Probethenet Scanner

Forum Moderators: open

Message Too Old, No Replies

Probethenet Scanner

Angonasec

12:35 pm on Feb 24, 2016 (gmt 0)

104.128.144.131 - - [15/Feb/2016:21:46:22] "GET / HTTP/1.0" 403 263 "-" "www.probethenet.com scanner"
104.128.144.131 - - [15/Feb/2016:21:46:22] "HEAD /redirect.php HTTP/1.0" 403 263 "-" "www.probethenet.com scanner"

WYSIWYG.

It's not necessary to risk visiting their site, a glimpse of whois reveals they dwell in a nefarious zone of a most peculiar nation.
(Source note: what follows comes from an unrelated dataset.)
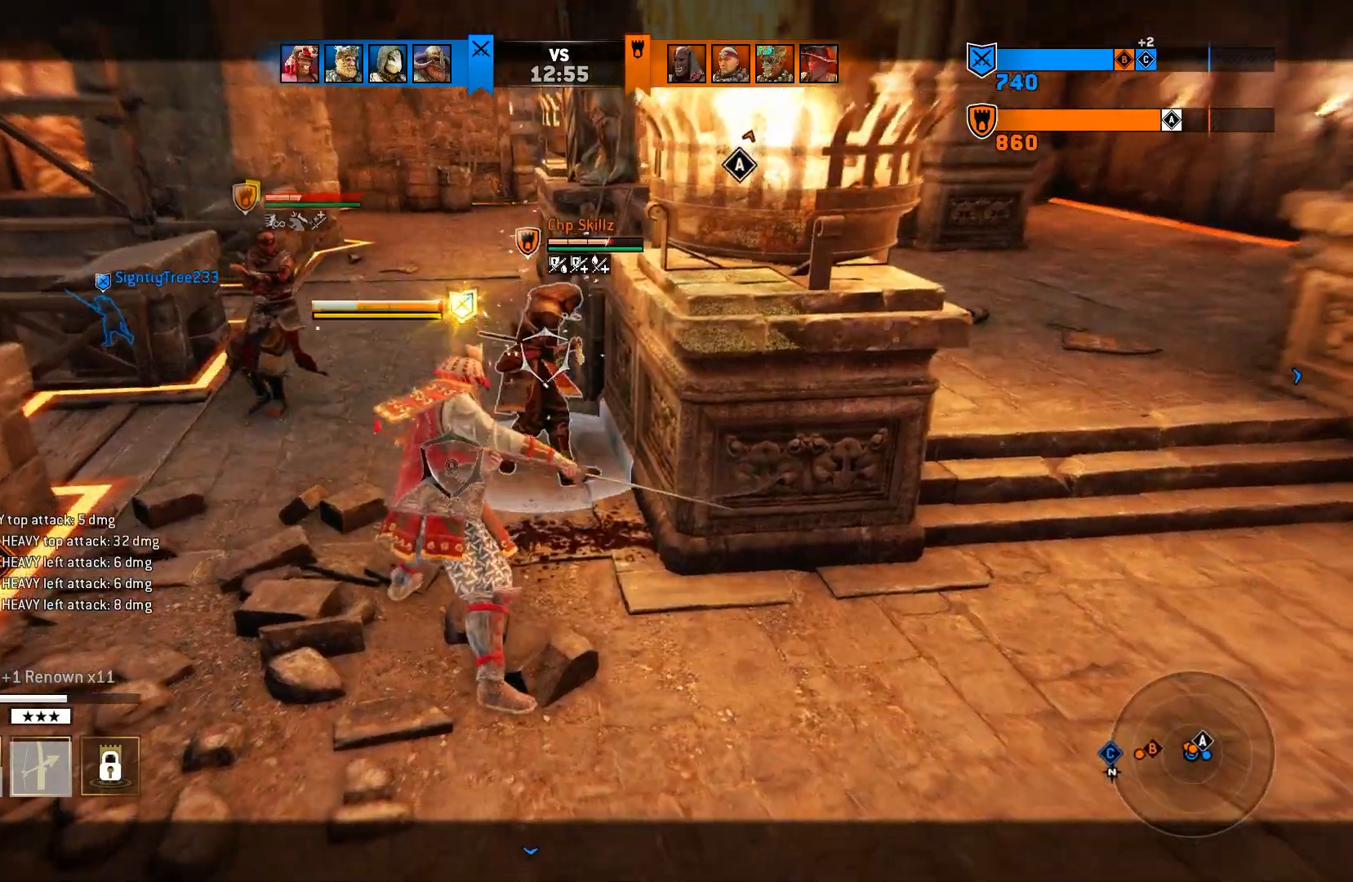
{"buttons": ["L2"], "left_stick": "down-right", "right_stick": "center", "events": [[450, "left_stick", "down-right"]]}
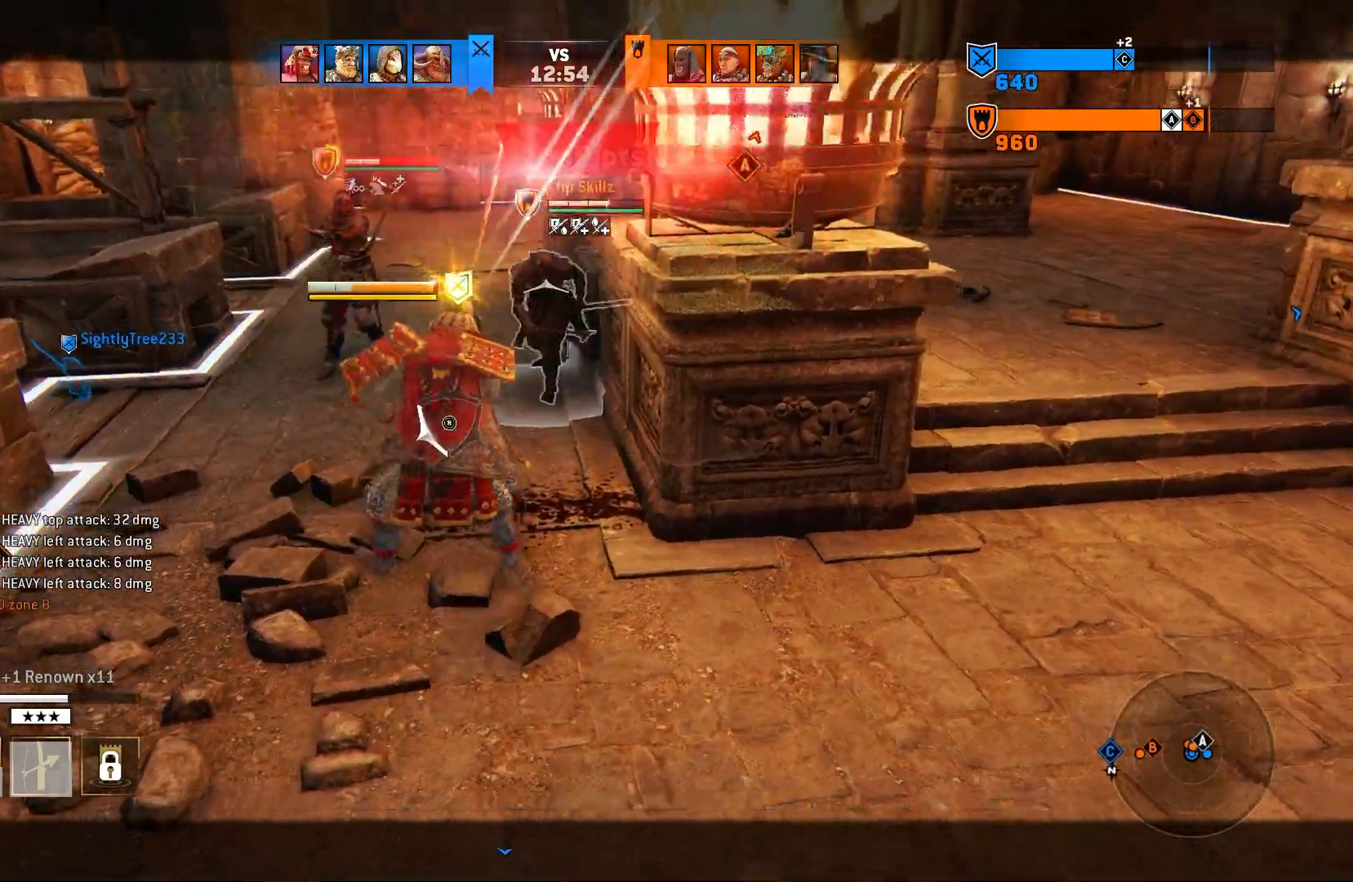
{"buttons": ["L2"], "left_stick": "up", "right_stick": "center", "events": [[100, "left_stick", "up-right"], [183, "left_stick", "up"], [250, "R1", "down"], [250, "R2", "down"], [367, "R1", "up"], [367, "R2", "up"]]}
Some may tolerate such vermin; we however, block it by several methods.

104.128.144.0 - 104.128.159.255
104.128.144.0/20

PS. Regulars will recall my posting newly-trapped expat Sinobots weekly, for many months.

Surprisingly, I spotted only one new expat Sinobot in the last +year+, so it really does look like we have them all kettled.

Or... they've tunnelled by my secret Sinobot-trap.

lucy24

5:54 pm on Feb 24, 2016 (gmt 0)

a nefarious zone of a most peculiar nation

It is not every day you find Canada described in precisely this way.

Funny. I've got a "redirect.php" too, but I bet it's got no relation to yours.

keyplyr

10:37 pm on Feb 24, 2016 (gmt 0)

From their info page, it appears this company is conducting research on how HTTP is being used across sites. So the "redirect" head test makes sense. Research on SMPT is also being looked at.

I block the UA attribute "scan" so it's a non-issue at my sites.